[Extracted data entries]
----------------

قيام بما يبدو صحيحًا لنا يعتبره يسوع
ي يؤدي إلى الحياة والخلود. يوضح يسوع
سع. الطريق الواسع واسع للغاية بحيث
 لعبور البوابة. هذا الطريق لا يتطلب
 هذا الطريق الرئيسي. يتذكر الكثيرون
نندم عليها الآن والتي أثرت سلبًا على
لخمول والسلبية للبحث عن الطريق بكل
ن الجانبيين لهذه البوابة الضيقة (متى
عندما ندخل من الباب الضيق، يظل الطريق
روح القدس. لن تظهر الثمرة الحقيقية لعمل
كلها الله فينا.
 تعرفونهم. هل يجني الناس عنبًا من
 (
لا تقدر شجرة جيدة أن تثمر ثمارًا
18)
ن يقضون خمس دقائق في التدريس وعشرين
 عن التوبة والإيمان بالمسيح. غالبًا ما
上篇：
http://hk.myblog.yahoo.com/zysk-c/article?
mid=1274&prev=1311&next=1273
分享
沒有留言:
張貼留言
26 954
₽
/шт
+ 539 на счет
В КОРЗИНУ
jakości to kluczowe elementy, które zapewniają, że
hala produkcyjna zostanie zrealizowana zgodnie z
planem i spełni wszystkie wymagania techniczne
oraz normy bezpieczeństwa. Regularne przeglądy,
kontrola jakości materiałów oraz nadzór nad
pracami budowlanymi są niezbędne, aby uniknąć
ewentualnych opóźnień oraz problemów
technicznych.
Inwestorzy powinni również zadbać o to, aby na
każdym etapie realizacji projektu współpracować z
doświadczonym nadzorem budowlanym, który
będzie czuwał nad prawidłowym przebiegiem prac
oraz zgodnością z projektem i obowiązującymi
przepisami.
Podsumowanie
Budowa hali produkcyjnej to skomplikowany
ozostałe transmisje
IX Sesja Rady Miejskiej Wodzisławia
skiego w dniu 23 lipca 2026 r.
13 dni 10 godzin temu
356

----------------

#### JOB:
Determine the number of lines in the data above that include the word "يسوع", then answer with that number alone.

#### EXERCISE OUTPUT:
2